═════ Material shown

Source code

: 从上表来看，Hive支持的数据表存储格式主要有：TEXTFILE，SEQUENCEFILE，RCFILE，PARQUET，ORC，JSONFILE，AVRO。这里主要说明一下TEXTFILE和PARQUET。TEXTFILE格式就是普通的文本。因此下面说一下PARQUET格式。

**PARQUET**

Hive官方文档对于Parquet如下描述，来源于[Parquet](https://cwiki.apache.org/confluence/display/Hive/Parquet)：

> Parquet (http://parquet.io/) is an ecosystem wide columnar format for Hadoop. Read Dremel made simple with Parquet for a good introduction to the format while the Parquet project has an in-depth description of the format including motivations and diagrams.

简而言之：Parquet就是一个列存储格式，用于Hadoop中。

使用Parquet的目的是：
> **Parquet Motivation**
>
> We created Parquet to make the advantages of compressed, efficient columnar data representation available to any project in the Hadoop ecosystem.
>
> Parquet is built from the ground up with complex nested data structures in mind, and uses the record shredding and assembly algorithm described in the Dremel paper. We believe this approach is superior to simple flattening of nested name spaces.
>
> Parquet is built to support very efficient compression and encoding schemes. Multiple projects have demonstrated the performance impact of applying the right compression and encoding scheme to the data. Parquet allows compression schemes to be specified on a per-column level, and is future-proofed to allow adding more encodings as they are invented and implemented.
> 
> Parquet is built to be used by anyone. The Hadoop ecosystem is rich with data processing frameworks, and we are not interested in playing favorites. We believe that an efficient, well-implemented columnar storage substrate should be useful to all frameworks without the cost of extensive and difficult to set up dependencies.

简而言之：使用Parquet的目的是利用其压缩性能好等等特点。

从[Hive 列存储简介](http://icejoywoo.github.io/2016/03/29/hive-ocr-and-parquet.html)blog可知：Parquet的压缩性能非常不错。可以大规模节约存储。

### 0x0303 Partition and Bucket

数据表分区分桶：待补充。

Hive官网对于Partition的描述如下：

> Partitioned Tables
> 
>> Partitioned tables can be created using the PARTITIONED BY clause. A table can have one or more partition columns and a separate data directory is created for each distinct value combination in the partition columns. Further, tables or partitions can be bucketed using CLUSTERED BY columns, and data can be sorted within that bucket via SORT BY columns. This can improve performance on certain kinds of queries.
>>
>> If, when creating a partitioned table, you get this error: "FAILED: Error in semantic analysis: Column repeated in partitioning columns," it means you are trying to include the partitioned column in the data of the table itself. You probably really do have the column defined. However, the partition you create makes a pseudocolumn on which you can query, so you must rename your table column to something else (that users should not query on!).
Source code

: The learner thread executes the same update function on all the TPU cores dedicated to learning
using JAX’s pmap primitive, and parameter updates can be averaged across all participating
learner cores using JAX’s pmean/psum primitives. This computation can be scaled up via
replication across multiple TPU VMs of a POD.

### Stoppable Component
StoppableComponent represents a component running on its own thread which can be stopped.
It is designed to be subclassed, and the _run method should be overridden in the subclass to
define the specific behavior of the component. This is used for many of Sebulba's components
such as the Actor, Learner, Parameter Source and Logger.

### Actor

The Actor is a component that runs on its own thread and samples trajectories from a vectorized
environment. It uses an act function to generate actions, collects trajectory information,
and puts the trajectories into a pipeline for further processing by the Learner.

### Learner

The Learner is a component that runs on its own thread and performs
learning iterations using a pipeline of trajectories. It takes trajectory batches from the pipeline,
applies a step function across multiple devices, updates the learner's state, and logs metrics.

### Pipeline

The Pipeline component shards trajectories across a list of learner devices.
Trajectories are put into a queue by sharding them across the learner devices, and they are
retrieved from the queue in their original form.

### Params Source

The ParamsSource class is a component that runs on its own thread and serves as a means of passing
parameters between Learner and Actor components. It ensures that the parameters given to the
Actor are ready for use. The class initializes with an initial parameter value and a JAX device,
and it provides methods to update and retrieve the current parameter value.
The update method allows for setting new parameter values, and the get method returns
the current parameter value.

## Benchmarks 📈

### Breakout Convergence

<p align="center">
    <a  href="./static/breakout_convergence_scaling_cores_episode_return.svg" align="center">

══════════

__Activity__: Copy the records above. Leave out nothing.

__Solution below__:
Source code

: 从上表来看，Hive支持的数据表存储格式主要有：TEXTFILE，SEQUENCEFILE，RCFILE，PARQUET，ORC，JSONFILE，AVRO。这里主要说明一下TEXTFILE和PARQUET。TEXTFILE格式就是普通的文本。因此下面说一下PARQUET格式。

**PARQUET**

Hive官方文档对于Parquet如下描述，来源于[Parquet](https://cwiki.apache.org/confluence/display/Hive/Parquet)：

> Parquet (http://parquet.io/) is an ecosystem wide columnar format for Hadoop. Read Dremel made simple with Parquet for a good introduction to the format while the Parquet project has an in-depth description of the format including motivations and diagrams.

简而言之：Parquet就是一个列存储格式，用于Hadoop中。

使用Parquet的目的是：
> **Parquet Motivation**
>
> We created Parquet to make the advantages of compressed, efficient columnar data representation available to any project in the Hadoop ecosystem.
>
> Parquet is built from the ground up with complex nested data structures in mind, and uses the record shredding and assembly algorithm described in the Dremel paper. We believe this approach is superior to simple flattening of nested name spaces.
>
> Parquet is built to support very efficient compression and encoding schemes. Multiple projects have demonstrated the performance impact of applying the right compression and encoding scheme to the data. Parquet allows compression schemes to be specified on a per-column level, and is future-proofed to allow adding more encodings as they are invented and implemented.
> 
> Parquet is built to be used by anyone. The Hadoop ecosystem is rich with data processing frameworks, and we are not interested in playing favorites. We believe that an efficient, well-implemented columnar storage substrate should be useful to all frameworks without the cost of extensive and difficult to set up dependencies.

简而言之：使用Parquet的目的是利用其压缩性能好等等特点。

从[Hive 列存储简介](http://icejoywoo.github.io/2016/03/29/hive-ocr-and-parquet.html)blog可知：Parquet的压缩性能非常不错。可以大规模节约存储。

### 0x0303 Partition and Bucket

数据表分区分桶：待补充。

Hive官网对于Partition的描述如下：

> Partitioned Tables
> 
>> Partitioned tables can be created using the PARTITIONED BY clause. A table can have one or more partition columns and a separate data directory is created for each distinct value combination in the partition columns. Further, tables or partitions can be bucketed using CLUSTERED BY columns, and data can be sorted within that bucket via SORT BY columns. This can improve performance on certain kinds of queries.
>>
>> If, when creating a partitioned table, you get this error: "FAILED: Error in semantic analysis: Column repeated in partitioning columns," it means you are trying to include the partitioned column in the data of the table itself. You probably really do have the column defined. However, the partition you create makes a pseudocolumn on which you can query, so you must rename your table column to something else (that users should not query on!).
Source code

: The learner thread executes the same update function on all the TPU cores dedicated to learning
using JAX’s pmap primitive, and parameter updates can be averaged across all participating
learner cores using JAX’s pmean/psum primitives. This computation can be scaled up via
replication across multiple TPU VMs of a POD.

### Stoppable Component
StoppableComponent represents a component running on its own thread which can be stopped.
It is designed to be subclassed, and the _run method should be overridden in the subclass to
define the specific behavior of the component. This is used for many of Sebulba's components
such as the Actor, Learner, Parameter Source and Logger.

### Actor

The Actor is a component that runs on its own thread and samples trajectories from a vectorized
environment. It uses an act function to generate actions, collects trajectory information,
and puts the trajectories into a pipeline for further processing by the Learner.

### Learner

The Learner is a component that runs on its own thread and performs
learning iterations using a pipeline of trajectories. It takes trajectory batches from the pipeline,
applies a step function across multiple devices, updates the learner's state, and logs metrics.

### Pipeline

The Pipeline component shards trajectories across a list of learner devices.
Trajectories are put into a queue by sharding them across the learner devices, and they are
retrieved from the queue in their original form.

### Params Source

The ParamsSource class is a component that runs on its own thread and serves as a means of passing
parameters between Learner and Actor components. It ensures that the parameters given to the
Actor are ready for use. The class initializes with an initial parameter value and a JAX device,
and it provides methods to update and retrieve the current parameter value.
The update method allows for setting new parameter values, and the get method returns
the current parameter value.

## Benchmarks 📈

### Breakout Convergence

<p align="center">
    <a  href="./static/breakout_convergence_scaling_cores_episode_return.svg" align="center">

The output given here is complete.